(Text section)

From Forecast Models to Policy Agents: Rethinking AI in Power Markets

What actually changes when you replace a prediction pipeline with a decision-making system — and why the gap matters more than most teams realize.

The previous post in this series walked through a single day in a European power market — a wind-plus-battery portfolio, a good forecast, and a sequence of decisions that the forecast couldn’t help with.

The conclusion was structural: electricity markets are sequential decision systems. The forecast-optimize-execute pipeline treats each trading stage independently, while the actual problem is coupled across time, assets, and market stages.

This post is about what comes next. If the pipeline is wrong, what replaces it?

The short answer is: a policy. The longer answer requires being precise about what that word means, why it’s different from what most energy AI systems do today, and what the architecture looks like when you take it seriously.

(End Text section)
(Collected data)

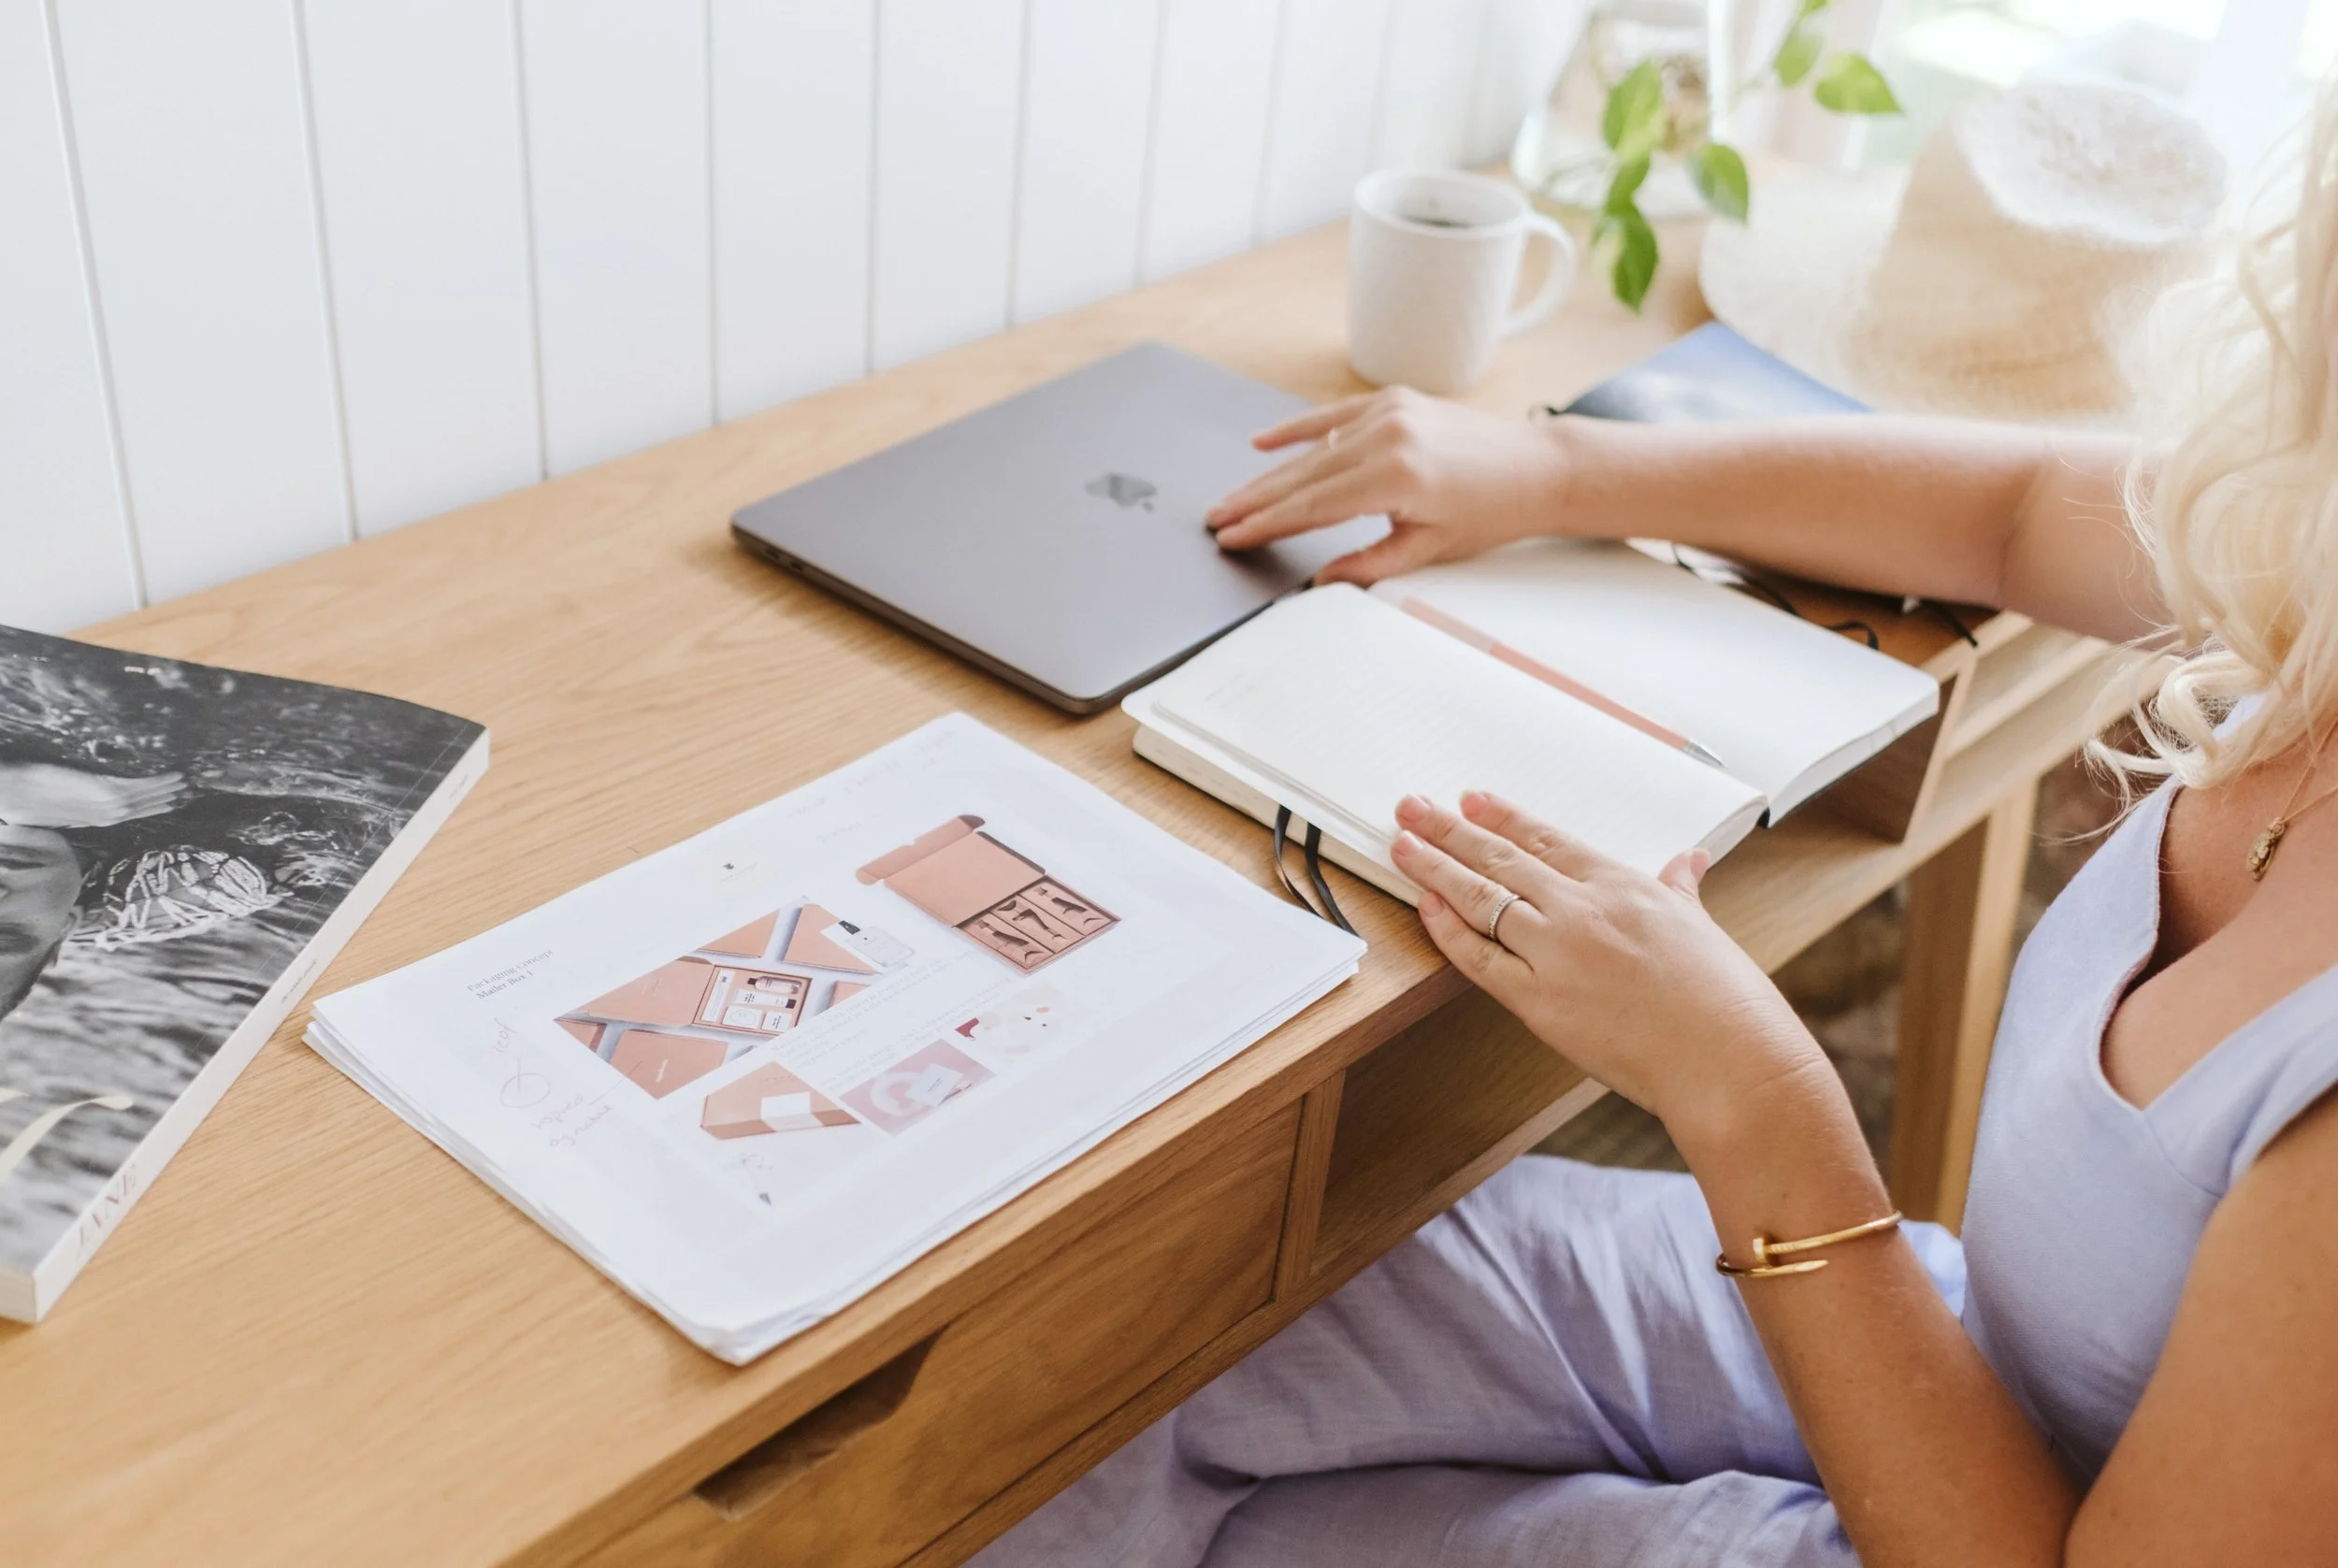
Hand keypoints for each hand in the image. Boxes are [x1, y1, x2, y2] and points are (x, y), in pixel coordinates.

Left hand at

(End Collected data)

Continue the post on policy agents in power markets, starting after its last sentence.

● Answer to this exercise
The Pipeline You Already Have

Let’s start with what exists. In most renewable energy trading operations, the AI system follows a three-stage architecture:

Stage 1 — Forecast. An ensemble of NWP models feeds a machine learning layer (gradient-boosted trees, a neural network, or both). The output is a point forecast of generation and, often, a separate price forecast.

Stage 2 — Optimize. A deterministic or stochastic optimizer ingests the forecast and produces a schedule. For a battery, this might be a charge/discharge plan. For a wind portfolio, it’s a set of volume bids per delivery period. The objective function is usually revenue maximization, sometimes with a penalty term for imbalance.

Stage 3 — Execute. The schedule is submitted. If conditions change materially, a trader intervenes manually, or the next forecast cycle triggers a re-run.

This architecture is rational. It’s modular, testable, and auditable. Each component can be improved independently — a better NWP feed lifts forecast skill, a tighter optimizer squeezes a few more euros per MWh, a faster execution layer reduces latency.

The problem is not that any component is bad. The problem is that the information flow is unidirectional and stateless [1].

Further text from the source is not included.